Aufgabe a>
Beantworte anhand des Textes über Berufsunfähigkeitsversicherungen diese Fragen:
(i) Wie viele Gesellschaften hat die Finanzberatung Bierl ausgewertet?
(ii) Von welchem Wert auf welchen Wert ist der Höchstrechnungszins zum Jahresanfang gestiegen?
(iii) Was raten die Experten?

Text zum Lesen>
┌──
4.2.2025 – Die Überschüsse, die Berufsunfähigkeitsversicherer ihren Kunden für Neuverträge im Leistungsfall gewähren, sind marktübergreifend gesunken. Das zeigt eine Auswertung der Finanzberatung Bierl für 37 Gesellschaften. Die Experten raten dazu, eine ausreichende garantierte Leistungsdynamik in den Vertrag zu integrieren.
In der vergangenen Woche präsentierte der Gesamtverband der Deutschen Versicherungswirtschaft e.V. (GDV) eine Analyse, wie sich der neue Höchstrechnungszins in der Lebensversicherung auswirkt. Dieser war zum Jahresanfang von 0,25 Prozent auf 1,00 Prozent gestiegen (VersicherungsJournal 30.1.2025).
└──
Daten dieser Übung>
┌──
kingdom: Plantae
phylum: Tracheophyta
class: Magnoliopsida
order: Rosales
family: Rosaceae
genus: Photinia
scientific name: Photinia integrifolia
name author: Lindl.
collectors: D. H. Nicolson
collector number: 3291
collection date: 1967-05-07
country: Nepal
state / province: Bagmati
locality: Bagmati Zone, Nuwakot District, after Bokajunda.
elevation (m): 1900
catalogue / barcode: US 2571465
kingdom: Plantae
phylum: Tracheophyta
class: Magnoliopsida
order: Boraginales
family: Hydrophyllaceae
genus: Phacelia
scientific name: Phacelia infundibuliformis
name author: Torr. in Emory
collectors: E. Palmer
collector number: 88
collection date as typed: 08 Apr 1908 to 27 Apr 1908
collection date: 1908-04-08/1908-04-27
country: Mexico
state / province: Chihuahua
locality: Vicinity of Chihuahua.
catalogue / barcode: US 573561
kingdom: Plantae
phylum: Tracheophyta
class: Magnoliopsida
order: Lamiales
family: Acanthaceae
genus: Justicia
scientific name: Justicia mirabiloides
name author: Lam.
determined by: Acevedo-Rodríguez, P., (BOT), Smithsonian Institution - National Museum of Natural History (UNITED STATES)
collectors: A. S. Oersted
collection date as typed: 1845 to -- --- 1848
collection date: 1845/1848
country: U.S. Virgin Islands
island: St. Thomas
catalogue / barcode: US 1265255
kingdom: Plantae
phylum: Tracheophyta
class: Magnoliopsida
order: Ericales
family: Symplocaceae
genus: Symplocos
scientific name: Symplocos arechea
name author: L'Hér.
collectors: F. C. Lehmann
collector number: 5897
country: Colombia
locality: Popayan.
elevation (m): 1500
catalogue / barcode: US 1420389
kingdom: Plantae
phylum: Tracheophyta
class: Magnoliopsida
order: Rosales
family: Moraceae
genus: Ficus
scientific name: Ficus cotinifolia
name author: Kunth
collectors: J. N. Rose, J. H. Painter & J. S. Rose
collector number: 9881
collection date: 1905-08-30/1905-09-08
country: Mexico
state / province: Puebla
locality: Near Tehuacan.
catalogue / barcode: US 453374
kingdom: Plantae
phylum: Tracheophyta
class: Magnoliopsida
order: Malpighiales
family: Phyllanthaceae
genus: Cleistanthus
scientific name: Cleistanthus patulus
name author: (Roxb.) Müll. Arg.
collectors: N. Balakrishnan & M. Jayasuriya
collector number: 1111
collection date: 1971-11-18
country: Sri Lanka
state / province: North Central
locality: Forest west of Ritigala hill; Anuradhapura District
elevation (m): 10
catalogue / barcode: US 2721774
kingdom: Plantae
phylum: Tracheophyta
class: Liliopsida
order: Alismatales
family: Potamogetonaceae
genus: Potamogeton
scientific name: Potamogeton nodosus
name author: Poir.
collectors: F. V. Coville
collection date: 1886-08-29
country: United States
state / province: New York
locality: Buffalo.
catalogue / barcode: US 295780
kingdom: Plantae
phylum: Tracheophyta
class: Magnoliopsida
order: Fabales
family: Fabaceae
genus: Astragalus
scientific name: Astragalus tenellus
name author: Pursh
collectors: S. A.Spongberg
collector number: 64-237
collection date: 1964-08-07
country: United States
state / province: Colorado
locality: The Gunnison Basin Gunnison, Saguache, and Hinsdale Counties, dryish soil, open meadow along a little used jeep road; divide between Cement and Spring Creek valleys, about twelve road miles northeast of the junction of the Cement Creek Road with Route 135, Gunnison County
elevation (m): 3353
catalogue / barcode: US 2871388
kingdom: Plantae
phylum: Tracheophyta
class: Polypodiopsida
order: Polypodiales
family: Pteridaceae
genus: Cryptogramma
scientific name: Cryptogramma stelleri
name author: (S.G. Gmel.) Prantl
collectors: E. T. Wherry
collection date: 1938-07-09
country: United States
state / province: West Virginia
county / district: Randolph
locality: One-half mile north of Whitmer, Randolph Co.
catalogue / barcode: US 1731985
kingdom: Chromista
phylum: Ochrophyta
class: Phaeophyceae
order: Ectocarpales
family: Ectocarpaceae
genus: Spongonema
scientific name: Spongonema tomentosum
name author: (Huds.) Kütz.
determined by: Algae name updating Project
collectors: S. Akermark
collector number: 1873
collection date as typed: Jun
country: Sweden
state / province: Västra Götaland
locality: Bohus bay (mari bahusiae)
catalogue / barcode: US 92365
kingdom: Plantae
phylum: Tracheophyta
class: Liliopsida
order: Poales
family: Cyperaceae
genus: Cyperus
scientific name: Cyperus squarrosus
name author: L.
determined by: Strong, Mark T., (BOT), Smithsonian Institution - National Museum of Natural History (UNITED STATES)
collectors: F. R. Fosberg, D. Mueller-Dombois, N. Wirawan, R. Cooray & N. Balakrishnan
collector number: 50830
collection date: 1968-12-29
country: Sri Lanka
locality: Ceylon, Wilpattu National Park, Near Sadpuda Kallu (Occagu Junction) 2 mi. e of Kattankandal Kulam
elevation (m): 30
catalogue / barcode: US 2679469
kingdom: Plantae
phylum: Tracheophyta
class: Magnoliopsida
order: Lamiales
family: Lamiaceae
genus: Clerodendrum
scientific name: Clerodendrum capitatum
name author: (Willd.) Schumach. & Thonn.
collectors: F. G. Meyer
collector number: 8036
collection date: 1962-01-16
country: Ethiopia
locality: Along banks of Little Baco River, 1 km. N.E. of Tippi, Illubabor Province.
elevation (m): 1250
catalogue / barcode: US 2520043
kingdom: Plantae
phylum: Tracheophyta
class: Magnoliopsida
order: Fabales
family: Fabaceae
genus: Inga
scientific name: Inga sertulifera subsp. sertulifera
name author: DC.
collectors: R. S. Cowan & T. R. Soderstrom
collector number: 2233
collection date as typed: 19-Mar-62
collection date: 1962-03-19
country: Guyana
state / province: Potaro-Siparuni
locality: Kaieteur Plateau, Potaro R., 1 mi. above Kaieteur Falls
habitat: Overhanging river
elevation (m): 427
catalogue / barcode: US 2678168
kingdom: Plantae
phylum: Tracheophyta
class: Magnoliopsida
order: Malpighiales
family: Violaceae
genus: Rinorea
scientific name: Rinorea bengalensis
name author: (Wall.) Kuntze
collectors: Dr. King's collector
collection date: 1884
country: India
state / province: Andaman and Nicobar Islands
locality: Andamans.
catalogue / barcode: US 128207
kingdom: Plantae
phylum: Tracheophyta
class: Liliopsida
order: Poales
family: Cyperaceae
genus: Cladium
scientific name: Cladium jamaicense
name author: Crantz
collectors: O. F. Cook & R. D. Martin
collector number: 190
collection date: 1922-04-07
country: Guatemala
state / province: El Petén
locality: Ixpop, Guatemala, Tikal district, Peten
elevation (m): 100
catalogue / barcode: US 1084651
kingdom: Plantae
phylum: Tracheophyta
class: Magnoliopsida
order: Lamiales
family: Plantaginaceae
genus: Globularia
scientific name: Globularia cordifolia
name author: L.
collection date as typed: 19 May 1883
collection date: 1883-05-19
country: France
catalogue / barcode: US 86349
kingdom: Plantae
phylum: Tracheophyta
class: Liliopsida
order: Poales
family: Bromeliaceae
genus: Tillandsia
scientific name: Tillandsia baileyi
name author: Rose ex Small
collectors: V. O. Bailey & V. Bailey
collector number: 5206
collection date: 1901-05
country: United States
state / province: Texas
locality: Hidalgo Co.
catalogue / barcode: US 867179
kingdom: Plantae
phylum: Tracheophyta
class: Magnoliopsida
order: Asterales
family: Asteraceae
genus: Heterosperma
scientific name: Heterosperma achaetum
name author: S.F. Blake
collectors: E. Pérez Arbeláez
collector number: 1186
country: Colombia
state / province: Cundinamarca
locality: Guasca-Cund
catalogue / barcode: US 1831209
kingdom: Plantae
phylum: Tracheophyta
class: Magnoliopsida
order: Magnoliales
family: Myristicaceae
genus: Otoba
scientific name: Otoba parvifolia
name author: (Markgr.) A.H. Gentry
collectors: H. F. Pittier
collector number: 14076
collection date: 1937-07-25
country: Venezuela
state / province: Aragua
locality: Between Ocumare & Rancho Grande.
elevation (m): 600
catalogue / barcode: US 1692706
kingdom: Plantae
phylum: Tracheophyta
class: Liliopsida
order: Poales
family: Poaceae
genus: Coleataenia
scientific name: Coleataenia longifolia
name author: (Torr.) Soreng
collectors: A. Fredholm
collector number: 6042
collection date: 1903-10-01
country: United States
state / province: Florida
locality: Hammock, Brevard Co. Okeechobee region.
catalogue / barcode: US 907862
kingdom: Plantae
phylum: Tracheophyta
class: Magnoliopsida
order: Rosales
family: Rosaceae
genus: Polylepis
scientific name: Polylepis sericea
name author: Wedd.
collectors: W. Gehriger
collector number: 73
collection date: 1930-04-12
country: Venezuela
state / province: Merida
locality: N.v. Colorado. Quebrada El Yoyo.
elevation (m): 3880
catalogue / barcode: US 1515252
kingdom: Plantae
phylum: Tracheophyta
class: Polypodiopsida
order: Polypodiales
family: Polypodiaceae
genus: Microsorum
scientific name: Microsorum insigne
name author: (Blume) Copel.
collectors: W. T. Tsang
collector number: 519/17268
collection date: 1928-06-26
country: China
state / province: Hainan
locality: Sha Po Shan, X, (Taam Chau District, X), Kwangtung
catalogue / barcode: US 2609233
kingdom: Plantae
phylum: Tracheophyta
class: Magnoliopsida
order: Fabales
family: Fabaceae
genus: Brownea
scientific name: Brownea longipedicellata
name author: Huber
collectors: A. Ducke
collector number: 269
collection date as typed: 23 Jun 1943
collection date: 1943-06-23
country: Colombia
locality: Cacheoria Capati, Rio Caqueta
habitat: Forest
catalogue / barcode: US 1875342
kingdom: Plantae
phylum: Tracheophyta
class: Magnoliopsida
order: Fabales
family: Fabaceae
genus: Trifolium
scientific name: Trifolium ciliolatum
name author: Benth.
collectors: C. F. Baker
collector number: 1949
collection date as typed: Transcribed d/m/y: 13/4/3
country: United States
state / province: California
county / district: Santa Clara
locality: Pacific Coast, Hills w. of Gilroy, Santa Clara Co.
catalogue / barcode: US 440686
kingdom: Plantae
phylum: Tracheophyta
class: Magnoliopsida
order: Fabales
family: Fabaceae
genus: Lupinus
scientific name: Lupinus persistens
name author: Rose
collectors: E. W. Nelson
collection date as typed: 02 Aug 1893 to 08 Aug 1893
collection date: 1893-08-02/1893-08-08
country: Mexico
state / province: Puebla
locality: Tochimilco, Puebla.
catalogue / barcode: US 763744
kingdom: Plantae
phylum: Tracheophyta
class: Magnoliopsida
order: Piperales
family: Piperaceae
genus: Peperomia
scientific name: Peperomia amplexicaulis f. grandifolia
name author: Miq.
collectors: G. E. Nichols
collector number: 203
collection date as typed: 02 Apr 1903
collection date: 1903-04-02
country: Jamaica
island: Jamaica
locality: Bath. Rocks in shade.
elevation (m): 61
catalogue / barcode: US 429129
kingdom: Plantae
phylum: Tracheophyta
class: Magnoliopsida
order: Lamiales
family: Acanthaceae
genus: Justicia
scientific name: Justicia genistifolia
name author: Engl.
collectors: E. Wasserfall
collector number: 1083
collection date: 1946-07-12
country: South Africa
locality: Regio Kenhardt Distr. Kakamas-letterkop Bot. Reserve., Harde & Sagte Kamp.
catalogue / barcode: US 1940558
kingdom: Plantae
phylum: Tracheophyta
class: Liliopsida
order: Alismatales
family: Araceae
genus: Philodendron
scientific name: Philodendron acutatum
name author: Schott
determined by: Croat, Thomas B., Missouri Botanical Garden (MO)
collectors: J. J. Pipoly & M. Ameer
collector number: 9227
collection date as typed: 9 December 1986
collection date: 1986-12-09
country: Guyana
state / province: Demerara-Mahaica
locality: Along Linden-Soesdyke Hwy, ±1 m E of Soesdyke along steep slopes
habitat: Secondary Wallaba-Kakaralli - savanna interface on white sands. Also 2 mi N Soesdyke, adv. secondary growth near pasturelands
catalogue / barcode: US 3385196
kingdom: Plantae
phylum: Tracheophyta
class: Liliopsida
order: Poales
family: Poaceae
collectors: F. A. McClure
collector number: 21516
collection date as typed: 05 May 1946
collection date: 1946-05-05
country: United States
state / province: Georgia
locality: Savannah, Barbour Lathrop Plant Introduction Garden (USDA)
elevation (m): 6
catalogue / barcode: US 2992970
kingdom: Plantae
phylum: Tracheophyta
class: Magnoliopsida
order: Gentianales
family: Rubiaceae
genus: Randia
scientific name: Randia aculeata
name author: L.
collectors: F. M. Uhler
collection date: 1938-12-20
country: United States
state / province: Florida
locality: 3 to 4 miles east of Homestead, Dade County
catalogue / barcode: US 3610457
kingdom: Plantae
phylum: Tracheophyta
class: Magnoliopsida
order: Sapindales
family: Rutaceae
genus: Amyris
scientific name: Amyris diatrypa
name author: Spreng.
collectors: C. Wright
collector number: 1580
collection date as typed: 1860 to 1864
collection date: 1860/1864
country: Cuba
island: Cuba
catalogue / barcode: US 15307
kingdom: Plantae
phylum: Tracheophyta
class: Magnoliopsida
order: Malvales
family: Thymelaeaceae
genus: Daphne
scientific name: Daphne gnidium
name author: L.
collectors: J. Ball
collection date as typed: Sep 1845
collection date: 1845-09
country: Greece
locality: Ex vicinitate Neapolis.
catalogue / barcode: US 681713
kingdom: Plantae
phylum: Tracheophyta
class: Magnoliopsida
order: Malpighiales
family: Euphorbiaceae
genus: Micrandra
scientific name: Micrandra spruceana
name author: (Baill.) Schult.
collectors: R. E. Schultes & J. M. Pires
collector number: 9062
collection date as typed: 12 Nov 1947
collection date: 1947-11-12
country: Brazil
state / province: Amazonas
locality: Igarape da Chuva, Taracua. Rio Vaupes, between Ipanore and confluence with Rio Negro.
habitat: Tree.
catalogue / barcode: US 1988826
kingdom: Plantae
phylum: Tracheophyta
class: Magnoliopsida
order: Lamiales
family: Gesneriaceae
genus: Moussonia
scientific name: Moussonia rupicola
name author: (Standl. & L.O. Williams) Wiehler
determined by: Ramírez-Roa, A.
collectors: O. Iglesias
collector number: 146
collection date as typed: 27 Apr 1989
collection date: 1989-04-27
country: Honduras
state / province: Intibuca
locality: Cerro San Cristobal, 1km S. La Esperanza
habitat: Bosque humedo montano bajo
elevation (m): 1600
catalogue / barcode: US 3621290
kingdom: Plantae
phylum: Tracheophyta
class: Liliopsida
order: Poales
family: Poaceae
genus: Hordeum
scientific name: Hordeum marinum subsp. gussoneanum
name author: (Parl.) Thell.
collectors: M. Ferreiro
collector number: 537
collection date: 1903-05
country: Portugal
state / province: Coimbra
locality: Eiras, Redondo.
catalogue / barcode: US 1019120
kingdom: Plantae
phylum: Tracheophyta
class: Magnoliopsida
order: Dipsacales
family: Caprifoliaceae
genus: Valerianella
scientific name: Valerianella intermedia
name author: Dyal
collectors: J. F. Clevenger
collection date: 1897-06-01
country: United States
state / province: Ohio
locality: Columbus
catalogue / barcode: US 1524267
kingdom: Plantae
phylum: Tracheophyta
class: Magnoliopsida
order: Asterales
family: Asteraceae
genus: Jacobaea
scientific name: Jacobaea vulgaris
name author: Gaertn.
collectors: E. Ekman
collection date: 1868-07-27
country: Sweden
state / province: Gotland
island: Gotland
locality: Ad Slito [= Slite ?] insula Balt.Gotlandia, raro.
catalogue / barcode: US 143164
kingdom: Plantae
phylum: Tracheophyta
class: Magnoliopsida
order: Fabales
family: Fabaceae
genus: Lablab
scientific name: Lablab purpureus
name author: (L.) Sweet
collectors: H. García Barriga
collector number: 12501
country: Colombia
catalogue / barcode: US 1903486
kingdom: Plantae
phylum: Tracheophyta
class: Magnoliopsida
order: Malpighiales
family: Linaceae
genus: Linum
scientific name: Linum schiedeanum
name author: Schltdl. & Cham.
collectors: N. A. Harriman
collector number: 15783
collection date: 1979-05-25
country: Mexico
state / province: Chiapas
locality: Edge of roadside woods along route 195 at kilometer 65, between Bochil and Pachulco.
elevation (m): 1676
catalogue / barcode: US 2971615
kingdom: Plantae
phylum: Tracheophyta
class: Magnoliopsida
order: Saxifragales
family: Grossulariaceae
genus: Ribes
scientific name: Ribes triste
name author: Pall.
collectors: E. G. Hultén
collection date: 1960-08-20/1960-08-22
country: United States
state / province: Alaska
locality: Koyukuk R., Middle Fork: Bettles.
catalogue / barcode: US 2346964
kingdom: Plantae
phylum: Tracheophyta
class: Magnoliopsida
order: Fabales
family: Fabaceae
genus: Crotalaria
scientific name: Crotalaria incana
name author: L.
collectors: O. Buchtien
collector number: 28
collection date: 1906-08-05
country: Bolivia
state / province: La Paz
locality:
└──
Aufgabe b> Ändere in den Einträgen zwischen der Zeile mit „name author: (Wall.) Kuntze“ und der Zeile mit „collector number: 190“, beide eingeschlossen, „collectors“ in „collected by“. Gib nur diese Zeilen wieder, sonst unverändert.

Vollständige Antwort a>
(i) 37 Gesellschaften.
(ii) Von 0,25 Prozent auf 1,00 Prozent.
(iii) Eine ausreichende garantierte Leistungsdynamik in den Vertrag zu integrieren.

Vollständige Antwort b>
name author: (Wall.) Kuntze
collected by: Dr. King's collector
collection date: 1884
country: India
state / province: Andaman and Nicobar Islands
locality: Andamans.
catalogue / barcode: US 128207
kingdom: Plantae
phylum: Tracheophyta
class: Liliopsida
order: Poales
family: Cyperaceae
genus: Cladium
scientific name: Cladium jamaicense
name author: Crantz
collected by: O. F. Cook & R. D. Martin
collector number: 190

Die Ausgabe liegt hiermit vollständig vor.